Abermals zeigt López die Hölle als eine Innenwelt, gemischt aus Dummheit, Platituden, Selbstgerechtigkeit, Selbstbetrug, Selbstmitleid, Scheinheiligkeit und Gleichgültigkeit anderen gegenüber. López hält dem Leser den Spiegel vor. Seine Texte sind Fallen, in die der Leser tappt – dann nämlich, wenn er die üble Denke dieser Figuren auch in sich und an anderen wieder erkennt.
Da schreibt ein Aufklärer, ein Moralist – und als solcher schreibt er wohl auf ein Ziel hin, das aber kann ein Problem dieser Erzählungen sein. Hat man verstanden worauf es ankommt oder worauf es hinausläuft, lässt die Spannung nach, liest man anders, nimmt einen der Text nicht mehr so mit. Dennoch: Was der Autor macht, macht er gut, fast durchtrieben. Er versteht es, mit Tönen zu spielen – etwa wenn er mit der Stimme eines Schweins oder eines kleinen Mädchens spricht. Dennoch besteht durch die Absicht, durch die Idee, auf die hin erzählt wird, eine Gefahr – und man darf gespannt sein zu sehen, wie López zukünftig damit umgehen wird.

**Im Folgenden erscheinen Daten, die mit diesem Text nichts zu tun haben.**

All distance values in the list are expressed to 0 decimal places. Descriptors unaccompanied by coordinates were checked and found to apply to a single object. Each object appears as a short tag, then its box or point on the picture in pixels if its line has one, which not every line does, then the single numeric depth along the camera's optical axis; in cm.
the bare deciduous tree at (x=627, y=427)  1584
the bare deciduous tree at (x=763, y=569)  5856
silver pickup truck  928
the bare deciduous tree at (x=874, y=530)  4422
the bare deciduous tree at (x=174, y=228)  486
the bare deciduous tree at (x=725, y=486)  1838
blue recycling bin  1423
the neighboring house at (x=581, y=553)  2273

Gern liest man das was er schreibt nicht immer. Er decouvriert den Horror des modernen Normalbewusstseins, ja führt ihn durch die Lektüre nach innen und mobilisiert so – hoffentlich – natürliche Widerstände im Leser. Was seine Figuren da so von sich geben bzw. bei sich denken, das kann einen zuweilen schon bei der Lektüre aggressiv machen. Es macht also nur bedingt Spass, diese selbstgefälligen, mit wohlfeilen Weisheiten durchsetzten und schon mal vor unangebrachtem Selbstmitleid triefenden, bigotten Sätze zu lesen. Es macht mehr wach als Spass. Man wird zum aufmerksamen und kritischen Lesen gezwungen.

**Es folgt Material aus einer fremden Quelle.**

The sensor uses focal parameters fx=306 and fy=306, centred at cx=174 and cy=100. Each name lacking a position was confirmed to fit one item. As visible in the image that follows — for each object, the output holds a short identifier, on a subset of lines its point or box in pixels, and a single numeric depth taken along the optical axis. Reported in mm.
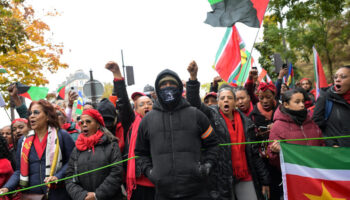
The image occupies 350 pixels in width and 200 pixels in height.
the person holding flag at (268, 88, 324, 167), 3682
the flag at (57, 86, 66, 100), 8617
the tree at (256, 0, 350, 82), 8307
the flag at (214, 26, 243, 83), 5578
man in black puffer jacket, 3053
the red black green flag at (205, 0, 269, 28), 4754
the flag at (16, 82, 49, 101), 6006
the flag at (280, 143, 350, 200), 3270
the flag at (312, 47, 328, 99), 5847
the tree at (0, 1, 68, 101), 13070
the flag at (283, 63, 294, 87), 8109
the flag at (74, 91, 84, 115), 7871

Diese fatalen inneren Monologe aus dem Elend des Sich-Im-Kreis-Drehens, die sich selbst bestätigen und haltlos in einem sind, das mag hinter López Schreiben stehen, können unmöglich von einem „Homo sapiens sapiens“ stammen; immerhin hat sich diese Gattung auch selbst so benannt. Von Weisheit sind diese Figuren Lichtjahre entfernt. Sie sind entsetzlich vor Beschränktheit und ihrem von blinden Flecken dominierten Blick.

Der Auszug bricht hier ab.